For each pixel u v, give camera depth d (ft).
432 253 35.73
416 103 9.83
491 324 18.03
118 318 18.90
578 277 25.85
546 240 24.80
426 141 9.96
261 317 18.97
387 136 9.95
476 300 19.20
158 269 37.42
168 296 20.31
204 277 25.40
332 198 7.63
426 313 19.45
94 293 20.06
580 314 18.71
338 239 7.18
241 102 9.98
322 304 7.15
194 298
○ ○ ○ ○ ○ ○ ○
What the exercise asks:
Go through the data and retype all of it exactly.

Response box:
For each pixel u v, give camera depth d (ft).
432 253 35.73
416 103 9.83
491 324 18.03
118 318 18.90
578 277 25.85
546 240 24.80
426 141 9.96
261 317 18.97
387 136 9.95
476 300 19.20
158 269 37.42
168 296 20.31
204 277 25.40
332 198 7.63
426 313 19.45
94 293 20.06
580 314 18.71
338 239 7.18
241 102 9.98
322 304 7.15
194 298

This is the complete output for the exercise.